Data provided
=-=-=

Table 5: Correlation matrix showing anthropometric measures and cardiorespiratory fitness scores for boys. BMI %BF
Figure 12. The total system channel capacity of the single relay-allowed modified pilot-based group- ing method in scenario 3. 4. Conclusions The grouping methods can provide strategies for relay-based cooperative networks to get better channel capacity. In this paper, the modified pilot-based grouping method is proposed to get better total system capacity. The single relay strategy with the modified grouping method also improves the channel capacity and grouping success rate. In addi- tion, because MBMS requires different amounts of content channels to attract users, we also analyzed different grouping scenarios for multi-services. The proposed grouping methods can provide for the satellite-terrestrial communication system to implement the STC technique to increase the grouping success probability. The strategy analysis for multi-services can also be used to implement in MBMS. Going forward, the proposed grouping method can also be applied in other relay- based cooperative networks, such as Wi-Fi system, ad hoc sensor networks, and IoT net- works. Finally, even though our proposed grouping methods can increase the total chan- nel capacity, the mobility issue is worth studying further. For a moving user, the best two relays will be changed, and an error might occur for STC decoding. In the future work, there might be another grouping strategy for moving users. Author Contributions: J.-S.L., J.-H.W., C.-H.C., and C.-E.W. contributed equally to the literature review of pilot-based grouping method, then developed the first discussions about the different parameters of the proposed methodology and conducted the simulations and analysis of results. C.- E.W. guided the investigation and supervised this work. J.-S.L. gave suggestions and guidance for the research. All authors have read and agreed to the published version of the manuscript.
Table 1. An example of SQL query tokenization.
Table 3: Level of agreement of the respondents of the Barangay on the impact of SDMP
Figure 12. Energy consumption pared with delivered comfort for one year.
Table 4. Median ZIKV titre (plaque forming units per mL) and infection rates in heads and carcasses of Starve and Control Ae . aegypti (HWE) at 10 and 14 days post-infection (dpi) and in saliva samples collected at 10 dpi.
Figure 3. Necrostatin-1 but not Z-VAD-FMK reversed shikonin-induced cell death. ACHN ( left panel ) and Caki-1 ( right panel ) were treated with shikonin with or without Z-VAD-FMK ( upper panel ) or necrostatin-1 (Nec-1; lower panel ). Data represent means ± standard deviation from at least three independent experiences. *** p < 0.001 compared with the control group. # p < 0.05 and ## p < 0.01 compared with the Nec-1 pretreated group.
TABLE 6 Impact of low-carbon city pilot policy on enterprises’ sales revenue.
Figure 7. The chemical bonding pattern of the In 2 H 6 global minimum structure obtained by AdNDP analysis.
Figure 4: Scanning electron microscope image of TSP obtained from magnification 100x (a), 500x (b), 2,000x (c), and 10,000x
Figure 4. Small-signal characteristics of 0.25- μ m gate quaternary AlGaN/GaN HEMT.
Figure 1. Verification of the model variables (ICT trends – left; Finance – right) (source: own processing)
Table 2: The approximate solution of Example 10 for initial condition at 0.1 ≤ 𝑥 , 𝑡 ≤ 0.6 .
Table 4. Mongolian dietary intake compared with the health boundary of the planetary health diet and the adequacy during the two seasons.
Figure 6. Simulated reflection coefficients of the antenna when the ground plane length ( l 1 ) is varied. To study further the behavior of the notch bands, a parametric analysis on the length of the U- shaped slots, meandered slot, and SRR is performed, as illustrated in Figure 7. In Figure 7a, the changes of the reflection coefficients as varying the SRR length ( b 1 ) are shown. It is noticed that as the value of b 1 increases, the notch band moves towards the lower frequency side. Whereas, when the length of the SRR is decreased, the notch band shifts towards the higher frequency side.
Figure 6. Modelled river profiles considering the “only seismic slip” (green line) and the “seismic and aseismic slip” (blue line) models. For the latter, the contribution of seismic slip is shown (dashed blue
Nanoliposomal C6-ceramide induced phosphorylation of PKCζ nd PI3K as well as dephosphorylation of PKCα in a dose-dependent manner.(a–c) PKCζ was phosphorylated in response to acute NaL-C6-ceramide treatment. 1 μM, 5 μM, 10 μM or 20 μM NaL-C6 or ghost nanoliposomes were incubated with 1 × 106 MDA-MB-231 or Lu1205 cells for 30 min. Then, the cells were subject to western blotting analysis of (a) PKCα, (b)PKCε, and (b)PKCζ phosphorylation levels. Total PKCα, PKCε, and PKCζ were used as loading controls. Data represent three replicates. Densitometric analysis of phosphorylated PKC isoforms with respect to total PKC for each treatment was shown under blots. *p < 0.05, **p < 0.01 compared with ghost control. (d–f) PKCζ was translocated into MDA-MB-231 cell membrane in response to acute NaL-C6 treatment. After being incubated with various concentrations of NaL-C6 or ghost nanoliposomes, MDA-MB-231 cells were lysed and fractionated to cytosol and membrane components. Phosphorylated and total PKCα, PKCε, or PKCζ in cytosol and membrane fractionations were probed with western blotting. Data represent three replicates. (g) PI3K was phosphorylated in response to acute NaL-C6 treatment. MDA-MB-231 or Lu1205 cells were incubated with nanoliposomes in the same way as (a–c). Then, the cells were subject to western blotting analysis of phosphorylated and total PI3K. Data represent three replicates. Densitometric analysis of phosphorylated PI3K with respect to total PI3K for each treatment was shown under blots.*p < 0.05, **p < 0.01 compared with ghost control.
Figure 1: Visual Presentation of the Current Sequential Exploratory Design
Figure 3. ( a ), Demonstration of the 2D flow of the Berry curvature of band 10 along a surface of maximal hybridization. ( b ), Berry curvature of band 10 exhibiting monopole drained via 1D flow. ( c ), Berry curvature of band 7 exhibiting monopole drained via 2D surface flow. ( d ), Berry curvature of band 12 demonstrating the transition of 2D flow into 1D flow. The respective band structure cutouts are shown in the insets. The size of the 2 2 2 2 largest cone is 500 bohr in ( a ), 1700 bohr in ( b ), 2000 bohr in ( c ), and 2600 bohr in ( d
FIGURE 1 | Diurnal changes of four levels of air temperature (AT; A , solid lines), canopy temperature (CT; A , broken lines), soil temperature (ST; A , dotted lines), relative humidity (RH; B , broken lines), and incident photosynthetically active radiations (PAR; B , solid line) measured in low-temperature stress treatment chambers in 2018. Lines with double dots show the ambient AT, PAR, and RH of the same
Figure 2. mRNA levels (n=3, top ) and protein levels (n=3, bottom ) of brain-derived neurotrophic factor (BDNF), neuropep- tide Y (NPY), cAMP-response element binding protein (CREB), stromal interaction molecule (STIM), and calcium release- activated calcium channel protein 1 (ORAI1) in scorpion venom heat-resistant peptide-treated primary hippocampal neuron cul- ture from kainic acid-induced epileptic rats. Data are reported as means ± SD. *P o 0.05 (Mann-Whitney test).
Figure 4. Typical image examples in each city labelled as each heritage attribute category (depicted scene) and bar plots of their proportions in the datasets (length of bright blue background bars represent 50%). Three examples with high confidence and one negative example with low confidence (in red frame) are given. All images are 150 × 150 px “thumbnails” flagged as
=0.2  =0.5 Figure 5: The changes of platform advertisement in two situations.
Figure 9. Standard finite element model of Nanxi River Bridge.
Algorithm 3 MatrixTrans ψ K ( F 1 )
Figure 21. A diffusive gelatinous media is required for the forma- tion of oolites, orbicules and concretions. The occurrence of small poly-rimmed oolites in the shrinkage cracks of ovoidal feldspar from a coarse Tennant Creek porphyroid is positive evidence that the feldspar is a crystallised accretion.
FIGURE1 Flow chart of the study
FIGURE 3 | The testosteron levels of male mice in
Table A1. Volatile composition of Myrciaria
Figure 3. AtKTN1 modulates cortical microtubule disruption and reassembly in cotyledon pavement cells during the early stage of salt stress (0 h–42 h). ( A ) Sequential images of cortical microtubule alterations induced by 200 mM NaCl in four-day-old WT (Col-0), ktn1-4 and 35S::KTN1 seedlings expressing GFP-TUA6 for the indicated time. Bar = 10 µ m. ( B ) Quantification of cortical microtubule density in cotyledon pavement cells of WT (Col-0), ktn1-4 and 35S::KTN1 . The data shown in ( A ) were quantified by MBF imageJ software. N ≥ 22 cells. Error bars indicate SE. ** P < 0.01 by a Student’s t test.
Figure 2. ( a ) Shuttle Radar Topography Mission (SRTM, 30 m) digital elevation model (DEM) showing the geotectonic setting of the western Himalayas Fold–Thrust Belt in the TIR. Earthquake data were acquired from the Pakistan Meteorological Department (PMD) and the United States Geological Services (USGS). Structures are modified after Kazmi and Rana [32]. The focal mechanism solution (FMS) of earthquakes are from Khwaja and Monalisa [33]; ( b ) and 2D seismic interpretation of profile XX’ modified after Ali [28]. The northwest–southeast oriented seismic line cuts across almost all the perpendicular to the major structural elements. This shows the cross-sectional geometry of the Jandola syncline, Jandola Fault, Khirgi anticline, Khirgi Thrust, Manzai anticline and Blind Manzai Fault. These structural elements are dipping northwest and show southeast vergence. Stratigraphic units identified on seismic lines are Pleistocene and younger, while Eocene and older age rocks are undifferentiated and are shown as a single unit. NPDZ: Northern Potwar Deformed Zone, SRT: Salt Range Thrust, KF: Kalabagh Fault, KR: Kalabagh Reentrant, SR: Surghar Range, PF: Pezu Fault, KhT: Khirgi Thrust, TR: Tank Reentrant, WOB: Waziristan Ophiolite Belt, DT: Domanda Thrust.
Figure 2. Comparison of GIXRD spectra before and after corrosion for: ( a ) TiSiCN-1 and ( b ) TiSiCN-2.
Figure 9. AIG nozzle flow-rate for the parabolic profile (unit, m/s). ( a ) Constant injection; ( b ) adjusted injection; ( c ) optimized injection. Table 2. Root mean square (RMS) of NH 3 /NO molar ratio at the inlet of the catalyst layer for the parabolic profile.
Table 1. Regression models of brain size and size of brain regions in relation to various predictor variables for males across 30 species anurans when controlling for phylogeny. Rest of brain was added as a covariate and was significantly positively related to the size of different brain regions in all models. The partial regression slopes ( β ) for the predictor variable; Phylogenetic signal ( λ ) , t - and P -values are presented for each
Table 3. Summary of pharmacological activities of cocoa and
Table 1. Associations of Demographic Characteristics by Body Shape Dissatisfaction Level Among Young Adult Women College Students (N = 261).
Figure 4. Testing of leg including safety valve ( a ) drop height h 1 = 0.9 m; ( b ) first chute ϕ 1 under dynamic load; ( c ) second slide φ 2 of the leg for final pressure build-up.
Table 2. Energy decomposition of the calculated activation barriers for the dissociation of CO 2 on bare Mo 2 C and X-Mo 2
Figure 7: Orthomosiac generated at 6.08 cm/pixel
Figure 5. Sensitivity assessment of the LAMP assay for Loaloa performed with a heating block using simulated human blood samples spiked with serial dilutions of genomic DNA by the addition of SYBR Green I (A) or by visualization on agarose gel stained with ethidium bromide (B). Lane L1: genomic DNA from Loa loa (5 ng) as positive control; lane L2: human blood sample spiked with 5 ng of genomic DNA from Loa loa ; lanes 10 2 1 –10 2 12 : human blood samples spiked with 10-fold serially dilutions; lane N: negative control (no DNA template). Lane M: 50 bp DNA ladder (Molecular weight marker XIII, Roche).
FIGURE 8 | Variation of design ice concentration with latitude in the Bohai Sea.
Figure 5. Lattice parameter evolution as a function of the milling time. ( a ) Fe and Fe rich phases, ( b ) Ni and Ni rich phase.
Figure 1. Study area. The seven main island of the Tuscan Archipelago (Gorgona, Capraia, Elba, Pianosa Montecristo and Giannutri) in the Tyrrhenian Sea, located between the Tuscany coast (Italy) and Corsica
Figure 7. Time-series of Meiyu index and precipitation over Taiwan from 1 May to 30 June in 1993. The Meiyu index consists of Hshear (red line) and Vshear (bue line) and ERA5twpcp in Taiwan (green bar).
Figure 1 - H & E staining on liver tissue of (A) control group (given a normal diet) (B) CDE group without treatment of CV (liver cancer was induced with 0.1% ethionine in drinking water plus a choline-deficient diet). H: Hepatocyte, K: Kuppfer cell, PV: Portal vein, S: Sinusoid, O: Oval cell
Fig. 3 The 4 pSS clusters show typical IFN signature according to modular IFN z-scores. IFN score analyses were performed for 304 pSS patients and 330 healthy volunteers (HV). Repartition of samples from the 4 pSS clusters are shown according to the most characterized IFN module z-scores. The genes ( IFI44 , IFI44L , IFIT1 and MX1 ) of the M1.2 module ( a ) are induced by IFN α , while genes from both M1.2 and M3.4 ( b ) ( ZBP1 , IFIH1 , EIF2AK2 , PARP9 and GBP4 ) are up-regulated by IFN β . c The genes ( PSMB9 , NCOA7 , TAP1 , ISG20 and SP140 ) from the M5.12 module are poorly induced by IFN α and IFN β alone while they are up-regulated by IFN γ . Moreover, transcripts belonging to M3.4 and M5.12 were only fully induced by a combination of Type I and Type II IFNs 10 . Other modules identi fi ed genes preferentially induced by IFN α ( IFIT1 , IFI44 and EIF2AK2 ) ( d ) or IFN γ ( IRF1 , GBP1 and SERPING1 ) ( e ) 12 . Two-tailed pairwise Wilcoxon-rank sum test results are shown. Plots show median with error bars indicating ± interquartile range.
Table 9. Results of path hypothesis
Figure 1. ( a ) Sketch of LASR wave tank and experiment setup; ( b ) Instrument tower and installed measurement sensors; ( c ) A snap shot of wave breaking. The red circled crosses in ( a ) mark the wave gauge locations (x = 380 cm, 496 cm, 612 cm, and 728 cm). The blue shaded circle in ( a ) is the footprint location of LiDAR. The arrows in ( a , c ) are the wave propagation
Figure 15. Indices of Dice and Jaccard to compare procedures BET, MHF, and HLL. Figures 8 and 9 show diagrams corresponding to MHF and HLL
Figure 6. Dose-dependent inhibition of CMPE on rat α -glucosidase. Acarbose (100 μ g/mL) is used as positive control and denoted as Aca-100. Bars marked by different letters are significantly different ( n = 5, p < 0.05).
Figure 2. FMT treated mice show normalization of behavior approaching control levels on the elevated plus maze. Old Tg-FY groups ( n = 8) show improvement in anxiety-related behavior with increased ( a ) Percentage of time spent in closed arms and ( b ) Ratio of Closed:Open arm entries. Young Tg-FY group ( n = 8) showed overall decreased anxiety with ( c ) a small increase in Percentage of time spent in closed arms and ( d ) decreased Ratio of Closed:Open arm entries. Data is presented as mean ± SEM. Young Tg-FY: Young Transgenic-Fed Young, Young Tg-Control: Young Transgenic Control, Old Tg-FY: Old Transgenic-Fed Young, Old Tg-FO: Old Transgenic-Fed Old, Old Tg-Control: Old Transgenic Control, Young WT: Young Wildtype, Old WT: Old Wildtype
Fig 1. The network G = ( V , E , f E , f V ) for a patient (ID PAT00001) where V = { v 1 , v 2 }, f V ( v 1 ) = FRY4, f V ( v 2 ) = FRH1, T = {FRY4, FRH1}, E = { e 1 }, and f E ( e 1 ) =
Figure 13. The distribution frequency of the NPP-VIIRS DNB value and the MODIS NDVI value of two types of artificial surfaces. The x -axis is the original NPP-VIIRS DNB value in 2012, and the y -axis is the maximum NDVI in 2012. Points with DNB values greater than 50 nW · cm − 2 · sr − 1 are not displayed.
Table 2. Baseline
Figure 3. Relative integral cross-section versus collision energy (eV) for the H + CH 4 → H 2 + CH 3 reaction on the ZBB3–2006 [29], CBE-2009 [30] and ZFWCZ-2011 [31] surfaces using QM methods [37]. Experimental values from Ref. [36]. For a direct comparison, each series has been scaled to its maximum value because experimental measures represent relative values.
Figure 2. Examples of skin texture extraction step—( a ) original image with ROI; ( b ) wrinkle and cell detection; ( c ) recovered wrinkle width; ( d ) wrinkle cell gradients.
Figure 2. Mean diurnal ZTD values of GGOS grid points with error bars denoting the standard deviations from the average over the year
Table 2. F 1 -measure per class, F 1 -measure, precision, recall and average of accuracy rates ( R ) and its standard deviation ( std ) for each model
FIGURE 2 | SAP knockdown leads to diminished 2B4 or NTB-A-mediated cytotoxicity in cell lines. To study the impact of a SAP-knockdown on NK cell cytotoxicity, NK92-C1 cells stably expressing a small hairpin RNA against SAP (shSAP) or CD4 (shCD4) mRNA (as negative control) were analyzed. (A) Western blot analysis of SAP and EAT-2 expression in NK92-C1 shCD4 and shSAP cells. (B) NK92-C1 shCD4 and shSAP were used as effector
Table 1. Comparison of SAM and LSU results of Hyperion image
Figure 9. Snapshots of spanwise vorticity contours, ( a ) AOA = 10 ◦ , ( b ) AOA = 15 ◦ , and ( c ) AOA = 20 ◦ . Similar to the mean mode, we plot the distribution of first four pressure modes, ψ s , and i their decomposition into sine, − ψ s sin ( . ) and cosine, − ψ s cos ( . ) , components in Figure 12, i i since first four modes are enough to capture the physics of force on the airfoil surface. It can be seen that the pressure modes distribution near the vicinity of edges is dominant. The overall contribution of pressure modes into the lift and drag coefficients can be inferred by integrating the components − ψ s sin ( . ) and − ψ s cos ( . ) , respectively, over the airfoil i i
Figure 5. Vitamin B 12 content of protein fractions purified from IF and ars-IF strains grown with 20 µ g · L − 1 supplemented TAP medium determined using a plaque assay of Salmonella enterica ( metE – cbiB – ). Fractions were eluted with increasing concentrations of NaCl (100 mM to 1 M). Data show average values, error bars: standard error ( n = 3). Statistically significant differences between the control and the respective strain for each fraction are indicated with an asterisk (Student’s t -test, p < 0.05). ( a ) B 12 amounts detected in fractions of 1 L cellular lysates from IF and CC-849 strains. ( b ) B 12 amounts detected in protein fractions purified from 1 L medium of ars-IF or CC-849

=-=-=

For this exercise, please output exactly the lines above starting at the line with "Table 1. An" and ending at the line with "Figure 12. Energy", ends included.

Table 1. An example of SQL query tokenization.
Table 3: Level of agreement of the respondents of the Barangay on the impact of SDMP
Figure 12. Energy consumption pared with delivered comfort for one year.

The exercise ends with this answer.